19. He’s a generally bad person

It’s true. Sometimes, the guy you’re dating may be a really bad guy who treats you like dirt, and expects you to treat him like a king.

If you’re emotionally tormented by a boyfriend who treats you disrespectfully, leave him. He’s not just mean, he’s scum. He may not be a narcissist, he’s just bad and can’t rely upon a diagnosis of a personality disorder to save him.

If you find your boyfriend mean, and you’re trying to make the relationship work by changing yourself for him, stop that. Instead, speak to him about it.

Sometimes, all you need is a conversation to sort things out. If he’s truly serious about you, he’ll push the panic button and try to turn himself into the nicest boyfriend just so he can keep you happy. If not, it’s time to walk away. [Read: How to make a guy guilty for ignoring you and take back the power]

It’s not always your fault *most of the time it’s not*

It’s not always your fault, remember that. Sometimes, you may be the best girlfriend in the whole world. And you may be stuck with a boyfriend who has different expectations from a relationship, or he may just be a bad boyfriend.

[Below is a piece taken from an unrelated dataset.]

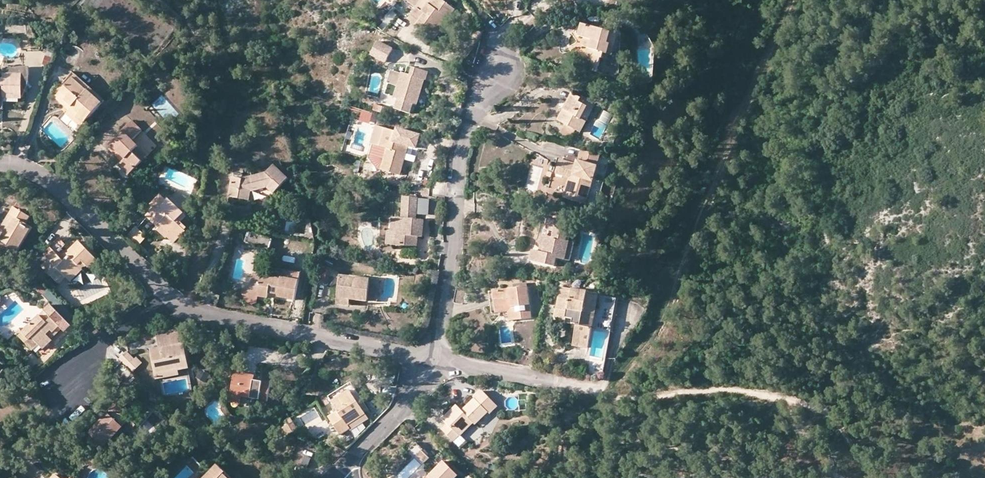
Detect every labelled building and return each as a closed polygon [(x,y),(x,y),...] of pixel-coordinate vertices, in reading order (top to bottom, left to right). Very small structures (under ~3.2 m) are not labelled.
[(448,19),(455,9),(443,0),(409,0),(408,1),(418,8),(409,20),(434,38),(447,18),(448,19)] [(447,18),(434,38),(437,40),(451,21),(448,19),(447,18)] [(604,53),(608,54),(610,44),(607,43),(610,31),(582,23),(578,36),(585,38),(593,40),(590,49),(587,48),(582,68),(598,71),(601,58),(603,59),(604,53)] [(610,44),(608,54),(613,55),(619,34),(610,31),(607,43),(610,44)] [(593,40),(585,38),(583,46),(587,48),(590,49),(593,40)] [(395,49),(381,41),(374,55),(387,62),(395,49)] [(401,78),(394,76),(389,89),(396,92),(394,98),(397,99),(415,105),(423,80),(424,80),(427,72),(412,67),(410,75),(403,72),(401,78)] [(4,98),(21,98),(22,74),(3,74),(3,78),(0,78),(0,98),(4,98)] [(87,91),(90,88),(76,75),(73,78),(87,91)] [(69,110),(84,123),(104,100),(90,88),(87,91),(73,78),(58,94),(73,107),(69,110)] [(73,107),(58,94),(55,98),(69,110),(73,107)] [(566,124),(577,130),(581,132),(596,104),(583,96),(581,98),(573,94),(559,121),(566,124)] [(412,114),(415,105),(397,99),(393,108),(412,114)] [(66,114),(81,127),(84,123),(69,110),(66,114)] [(125,158),(122,161),(119,165),(129,174),(143,160),(134,151),(137,148),(139,146),(133,140),(142,130),(132,120),(123,130),(126,133),(113,145),(125,158)] [(577,130),(566,124),(561,132),(573,138),(577,130)] [(381,146),(386,128),(376,126),(371,144),(381,146)] [(386,128),(381,146),(387,148),(382,169),(400,175),(406,155),(408,145),(412,146),(415,136),(386,128)] [(125,158),(113,145),(109,149),(122,161),(125,158)] [(408,145),(406,155),(415,157),(418,148),(412,146),(408,145)] [(134,151),(143,160),(146,156),(137,148),(134,151)] [(598,165),(601,155),(581,149),(578,159),(598,165)] [(598,165),(578,159),(576,163),(561,159),(558,170),(573,174),(567,198),(583,203),(587,186),(591,187),(598,165)] [(268,189),(274,194),(289,178),(275,165),(267,174),(243,179),(242,175),(234,173),(229,196),(250,201),(252,191),(260,190),(261,192),(266,192),(265,189),(268,189)] [(563,197),(567,198),(573,174),(558,170),(556,174),(568,178),(563,197)] [(583,203),(587,204),(591,187),(587,186),(583,203)] [(441,189),(431,189),(429,198),(438,199),(438,196),(439,196),(441,189)] [(185,216),(169,199),(163,194),(153,205),(155,207),(147,215),(161,228),(158,231),(167,239),(168,237),(174,243),(187,228),(180,221),(185,216)] [(396,232),(395,245),(417,246),(418,236),(423,237),(424,219),(416,219),(417,213),(418,198),(404,197),(402,218),(393,217),(392,231),(396,232)] [(428,199),(418,198),(417,213),(427,213),(428,199)] [(14,207),(26,214),(28,209),(17,202),(14,207)] [(4,233),(0,239),(0,241),(17,251),(32,227),(26,224),(30,216),(26,214),(14,207),(13,207),(9,214),(14,217),(4,233)] [(9,214),(0,228),(0,231),(4,233),(14,217),(9,214)] [(565,259),(570,240),(574,224),(548,218),(546,228),(550,231),(549,235),(545,234),(539,242),(545,247),(544,252),(534,250),(531,260),(555,266),(556,257),(565,259)] [(149,234),(138,223),(126,235),(137,246),(145,254),(147,251),(140,244),(149,234)] [(396,232),(392,231),(388,231),(387,244),(395,245),(396,232)] [(65,244),(58,237),(49,246),(50,247),(56,253),(65,244)] [(570,240),(565,259),(570,261),(575,242),(570,240)] [(98,261),(79,241),(69,252),(69,254),(65,252),(60,257),(56,253),(50,247),(43,254),(49,259),(41,267),(58,284),(66,277),(82,262),(86,266),(90,269),(98,261)] [(86,266),(82,262),(66,277),(71,281),(86,266)] [(279,291),(278,295),(278,296),(295,299),(300,272),(277,269),(275,277),(260,275),(259,282),(253,280),(251,290),(250,291),(258,293),(258,296),(268,298),(268,294),(269,294),(273,290),(279,291)] [(351,299),(367,301),(370,279),(341,275),(337,304),(350,306),(351,299)] [(512,307),(514,320),(532,317),(528,287),(495,291),(497,309),(512,307)] [(593,328),(599,295),(599,293),(562,287),(558,306),(574,310),(582,312),(580,325),(577,325),(574,344),(589,347),(593,328)] [(250,291),(251,290),(247,292),(242,293),(246,301),(250,302),(254,301),(258,296),(258,293),(250,291)] [(593,328),(611,332),(618,299),(599,295),(593,328)] [(65,331),(72,326),(53,307),(47,313),(44,310),(18,335),(33,351),(40,344),(43,349),(52,341),(51,339),(62,329),(65,331)] [(497,309),(497,313),(508,312),(510,320),(514,320),(512,307),(497,309)] [(582,312),(574,310),(572,324),(577,325),(580,325),(582,312)] [(155,374),(178,370),(189,368),(183,333),(168,331),(157,332),(158,344),(159,347),(150,349),(155,374)] [(138,365),(127,353),(122,358),(133,370),(138,365)] [(178,370),(155,374),(156,379),(179,375),(178,370)] [(254,381),(240,378),(241,373),(234,372),(230,395),(241,397),(255,399),(267,400),(270,383),(254,381)] [(331,401),(353,387),(350,382),(328,397),(331,401)] [(353,387),(331,401),(337,411),(328,416),(340,435),(350,428),(347,425),(369,411),(353,387)] [(473,396),(474,398),(487,411),(489,413),(497,406),(482,391),(478,390),(473,396)] [(241,397),(230,395),(229,402),(240,404),(241,397)] [(89,433),(104,446),(128,420),(123,416),(127,400),(112,397),(109,412),(89,433)] [(442,429),(453,440),(458,435),(459,436),(473,423),(474,424),(487,411),(474,398),(462,410),(456,405),(442,419),(447,423),(442,429)] [(372,416),(369,411),(347,425),(350,428),(351,430),(372,416)] [(415,458),(422,465),(429,457),(422,450),(415,458)] [(300,465),(307,468),(311,458),(305,455),(300,465)] [(458,475),(444,461),(427,477),(428,477),(455,477),(458,475)] [(218,465),(204,477),(231,477),(218,465)]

Have a heart-to-heart conversation with him about how you feel, and if he doesn’t care or if he doesn’t want to change for you, it obviously shows that he’s not serious about the relationship. He doesn’t look at you as his better half. Instead, he only looks at you as an accessory to satisfy his own needs. Do you really need a guy like that? [Read: How to make a guy realize he’s losing you – 20 hints that really work]

Break up with your boyfriend if he doesn’t change his behavior. It’ll hurt for a few weeks, but that pain is a drop in the ocean compared to the years and years of suffering you’ll have to put up with, just to try and please him and keep him happy while you suffer like a martyr.

If you’re not happy, you’re not.

Don’t go changing yourself just to fit into someone else’s image of a perfect girlfriend. You can try to be a better person by weaning off your negative traits, but you should never change yourself for someone when you don’t feel the need to.

[Read: 23 subtle signs of a controlling boyfriend most girls don’t even notice]

Dealing with a mean boyfriend is really simple. All you need to do is talk. And if that doesn’t work, you need to walk!